• Requirement
Go through the following data and transcribe exactly the stretch of lines from the one holding "#566069; stroke-width: 22" to the one holding "#1d2730; stroke: #86909a;", both included.

• Extracted data
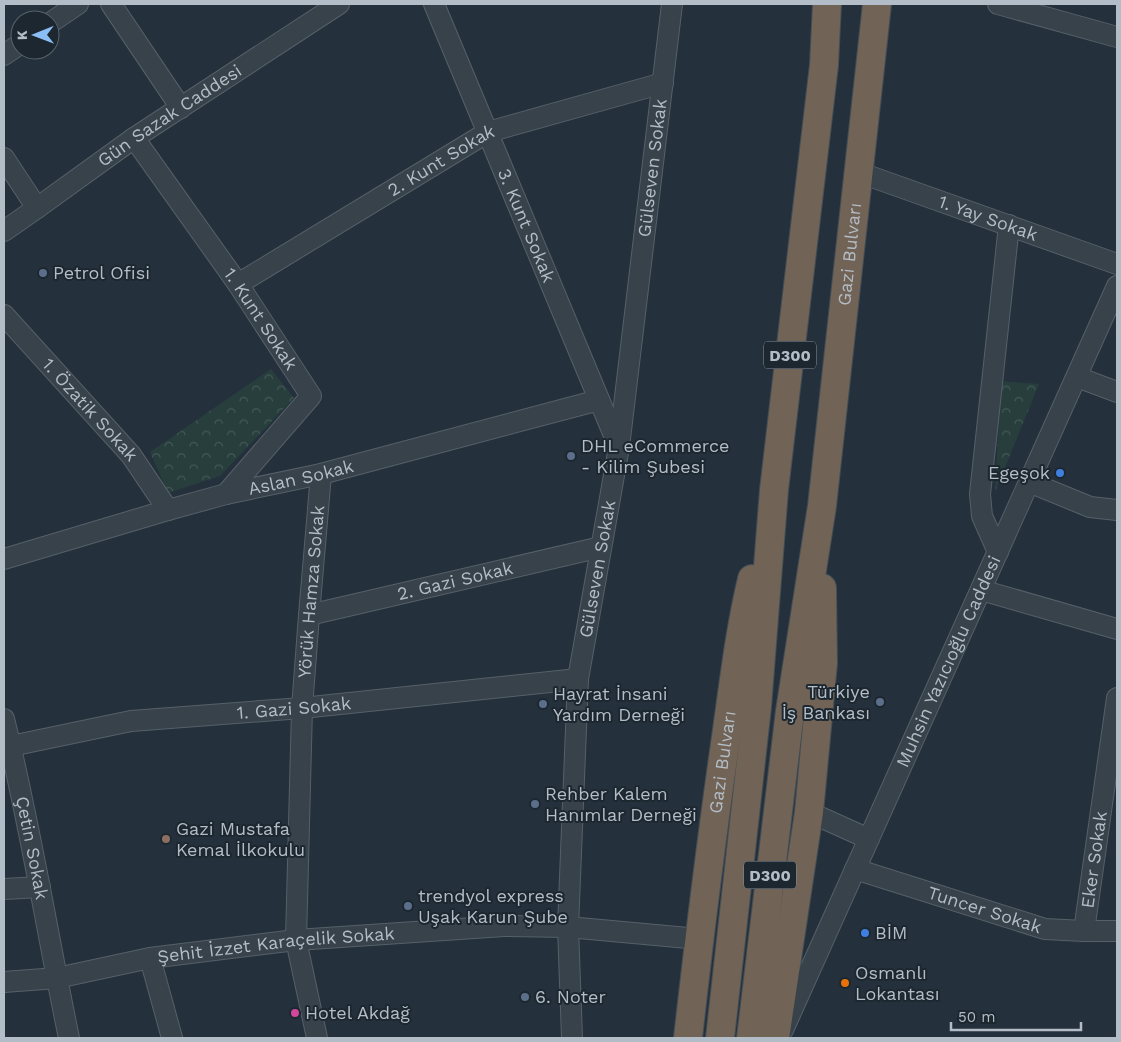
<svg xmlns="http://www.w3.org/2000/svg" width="1121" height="1042" viewBox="0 0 1121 1042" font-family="'Work Sans',sans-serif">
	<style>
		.forest { fill: url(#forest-crowns) }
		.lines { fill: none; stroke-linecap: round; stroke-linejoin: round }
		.minor-casing { stroke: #566069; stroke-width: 22 }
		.highway-casing { stroke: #434d56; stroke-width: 30 }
		.minor { stroke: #37424b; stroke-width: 20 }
		.highway { stroke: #716355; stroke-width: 28 }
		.service-dot { fill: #5c6f8a; stroke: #1d2730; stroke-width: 2 }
		.shop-dot { fill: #3f7fe0; stroke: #1d2730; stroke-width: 2 }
		.education-dot { fill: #8d6e63; stroke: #1d2730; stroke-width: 2 }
		.food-dot { fill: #e8710a; stroke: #1d2730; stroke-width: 2 }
		.hotel-dot { fill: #d1479c; stroke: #1d2730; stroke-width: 2 }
		.labels { text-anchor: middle; stroke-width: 4; stroke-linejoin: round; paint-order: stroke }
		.shield { fill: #1d2730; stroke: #86909a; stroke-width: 1 }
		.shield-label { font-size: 16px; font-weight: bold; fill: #b3bdc7 }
		.street-label { font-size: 18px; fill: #b3bdc7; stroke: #1d2730 }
		.poi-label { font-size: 18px; fill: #b3bdc7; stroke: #1d2730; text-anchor: start }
	</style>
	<defs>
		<pattern id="forest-crowns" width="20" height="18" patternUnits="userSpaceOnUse" patternTransform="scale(1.25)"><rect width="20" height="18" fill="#273e3d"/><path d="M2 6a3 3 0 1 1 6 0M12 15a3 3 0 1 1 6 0" fill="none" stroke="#445858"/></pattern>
	</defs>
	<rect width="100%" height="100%" fill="#24303b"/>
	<path class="forest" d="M 271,369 L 294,398 L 220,476 L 168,493 L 150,452 Z
		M 1001,381 L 1039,384 L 995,492 Z"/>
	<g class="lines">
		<defs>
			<g id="minor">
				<path d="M 111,4 L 181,108"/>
				<path id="s1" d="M 434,4 L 618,445"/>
				<path d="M 998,4 L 1117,37"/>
				<path d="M 50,23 L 78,4"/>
				<path d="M 4,55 L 20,44"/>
				<path id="s2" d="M 134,138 L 238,284 L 311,396 L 226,494"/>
				<path d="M 4,158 L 37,208"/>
				<path id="s3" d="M 858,172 L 1117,264"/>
				<path id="s4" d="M 4,231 L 37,208 L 134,138 L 339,4"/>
				<path id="s5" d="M 238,284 L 488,132 L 663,83"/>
				<path id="s6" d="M 4,315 L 131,455 L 168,510"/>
				<path d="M 1077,377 L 1117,392"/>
				<path d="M 1029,482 L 1090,507 L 1117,510"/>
				<path d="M 998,552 L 982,516 L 980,494 L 1009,225"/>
				<path id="s7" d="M 4,559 L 168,510 L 226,494 L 321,474 L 599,400"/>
				<path d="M 981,590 L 1117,629"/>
				<path id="s8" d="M 309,615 L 601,547"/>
				<path id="s9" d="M 4,719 C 30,824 47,932 69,1038"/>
				<path id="s10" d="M 11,746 L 131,721 L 302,708 L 578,679"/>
				<path d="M 809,812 L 869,839"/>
				<path id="s11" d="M 855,869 L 1045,929 L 1084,931 L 1117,931"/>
				<path d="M 4,889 L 40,887"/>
				<path id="s12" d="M 1084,931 L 1117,698"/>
				<path d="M 150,958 L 172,1038"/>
				<path id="s13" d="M 4,982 L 57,978 L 150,958 L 296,940 L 504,926 L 568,927 L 699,939"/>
				<path id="s14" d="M 783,1030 L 1117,286"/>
				<path id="s15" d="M 317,1038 L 296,940 L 302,708 L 309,615 L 321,474"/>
				<path id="s16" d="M 572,1038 L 568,927 L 578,679 L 619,447 L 672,4"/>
			</g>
			<g id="highway">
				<path id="s17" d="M 688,1038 C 699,940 711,842 725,744 C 733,689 739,633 752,579"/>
				<path d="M 720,1038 L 757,707 L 774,490 L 824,65 L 827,4"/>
				<path id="s18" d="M 751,1038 L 790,711 L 822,506 L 877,4"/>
				<path d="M 775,1038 L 809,812 L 823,663 L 822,588"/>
			</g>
		</defs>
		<use href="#minor" class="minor-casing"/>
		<use href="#highway" class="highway-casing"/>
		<use href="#minor" class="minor"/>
		<use href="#highway" class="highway"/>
	</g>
	<g class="service-dot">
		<circle cx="43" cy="273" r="5"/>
		<circle cx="571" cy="456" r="5"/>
		<circle cx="880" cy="702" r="5"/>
		<circle cx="543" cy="704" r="5"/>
		<circle cx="535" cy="804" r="5"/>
		<circle cx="408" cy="906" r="5"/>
		<circle cx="525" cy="997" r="5"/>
	</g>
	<g class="shop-dot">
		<circle cx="1060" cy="473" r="5"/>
		<circle cx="865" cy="933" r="5"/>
	</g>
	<circle class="education-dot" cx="166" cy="839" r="5"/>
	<circle class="food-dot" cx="845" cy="983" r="5"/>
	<circle class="hotel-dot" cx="295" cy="1013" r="5"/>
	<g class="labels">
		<g class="shield">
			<rect x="764" y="341.5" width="52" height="27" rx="4"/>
			<rect x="744" y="861.5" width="52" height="27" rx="4"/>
		</g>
		<g class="shield-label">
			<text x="790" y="361">D300</text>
			<text x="770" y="881">D300</text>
		</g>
		<g class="street-label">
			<text dy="6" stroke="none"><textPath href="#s4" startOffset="202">Gün Sazak Caddesi</textPath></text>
			<text dy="6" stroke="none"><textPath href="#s5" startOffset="238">2. Kunt Sokak</textPath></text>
			<text dy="6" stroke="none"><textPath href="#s16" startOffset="876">Gülseven Sokak</textPath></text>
			<text dy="6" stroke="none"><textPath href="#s3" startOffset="138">1. Yay Sokak</textPath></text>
			<text dy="6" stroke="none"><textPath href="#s1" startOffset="240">3. Kunt Sokak</textPath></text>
			<text dy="6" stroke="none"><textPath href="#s18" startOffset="790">Gazi Bulvarı</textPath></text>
			<text dy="6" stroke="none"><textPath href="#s2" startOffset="221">1. Kunt Sokak</textPath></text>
			<text dy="6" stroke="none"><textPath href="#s6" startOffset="128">1. Özatik Sokak</textPath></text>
			<text dy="6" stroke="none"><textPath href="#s7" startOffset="308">Aslan Sokak</textPath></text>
			<text dy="6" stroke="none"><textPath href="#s16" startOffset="471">Gülseven Sokak</textPath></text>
			<text dy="6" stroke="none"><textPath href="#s8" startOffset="150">2. Gazi Sokak</textPath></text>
			<text dy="6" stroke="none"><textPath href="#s15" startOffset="449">Yörük Hamza Sokak</textPath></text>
			<text dy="6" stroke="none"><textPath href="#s14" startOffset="404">Muhsin Yazıcıoğlu Caddesi</textPath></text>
			<text dy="6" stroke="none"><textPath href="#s10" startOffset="286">1. Gazi Sokak</textPath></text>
			<text dy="6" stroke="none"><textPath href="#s17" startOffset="278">Gazi Bulvarı</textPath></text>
			<text dy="6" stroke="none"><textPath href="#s9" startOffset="132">Çetin Sokak</textPath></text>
			<text dy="6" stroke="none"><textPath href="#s12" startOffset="72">Eker Sokak</textPath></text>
			<text dy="6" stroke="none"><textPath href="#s11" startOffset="136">Tuncer Sokak</textPath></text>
			<text dy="6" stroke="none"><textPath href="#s13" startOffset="275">Şehit İzzet Karaçelik Sokak</textPath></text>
		</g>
		<g class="poi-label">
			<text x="53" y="279">Petrol Ofisi</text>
			<text x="581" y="452">DHL eCommerce<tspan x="581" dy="21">- Kilim Şubesi</tspan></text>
			<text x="1050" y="479" text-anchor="end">Egeşok</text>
			<text x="870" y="698" text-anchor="end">Türkiye<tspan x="870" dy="21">İş Bankası</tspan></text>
			<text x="553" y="700">Hayrat İnsani<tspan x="553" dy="21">Yardım Derneği</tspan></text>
			<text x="545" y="800">Rehber Kalem<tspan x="545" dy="21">Hanımlar Derneği</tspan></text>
			<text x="176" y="835">Gazi Mustafa<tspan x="176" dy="21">Kemal İlkokulu</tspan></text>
			<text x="418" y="902">trendyol express<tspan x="418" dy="21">Uşak Karun Şube</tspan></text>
			<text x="875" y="939">BİM</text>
			<text x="855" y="979">Osmanlı<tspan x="855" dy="21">Lokantası</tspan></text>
			<text x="535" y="1003">6. Noter</text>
			<text x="305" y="1019">Hotel Akdağ</text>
		</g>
	</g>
	<rect width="1121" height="1042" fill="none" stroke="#b3bdc7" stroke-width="10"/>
	<g transform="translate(35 35) rotate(269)"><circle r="24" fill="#1d2730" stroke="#59636c"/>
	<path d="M0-4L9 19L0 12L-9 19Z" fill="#8bbef4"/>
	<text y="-8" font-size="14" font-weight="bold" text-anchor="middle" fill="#b3bdc7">K</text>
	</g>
	<path d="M951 1022v8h130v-8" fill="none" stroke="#b3bdc7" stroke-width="2.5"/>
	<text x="958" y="1022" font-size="15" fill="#b3bdc7" stroke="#1d2730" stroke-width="4" paint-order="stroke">50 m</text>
</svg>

• Answer space
		.minor-casing { stroke: #566069; stroke-width: 22 }
		.highway-casing { stroke: #434d56; stroke-width: 30 }
		.minor { stroke: #37424b; stroke-width: 20 }
		.highway { stroke: #716355; stroke-width: 28 }
		.service-dot { fill: #5c6f8a; stroke: #1d2730; stroke-width: 2 }
		.shop-dot { fill: #3f7fe0; stroke: #1d2730; stroke-width: 2 }
		.education-dot { fill: #8d6e63; stroke: #1d2730; stroke-width: 2 }
		.food-dot { fill: #e8710a; stroke: #1d2730; stroke-width: 2 }
		.hotel-dot { fill: #d1479c; stroke: #1d2730; stroke-width: 2 }
		.labels { text-anchor: middle; stroke-width: 4; stroke-linejoin: round; paint-order: stroke }
		.shield { fill: #1d2730; stroke: #86909a; stroke-width: 1 }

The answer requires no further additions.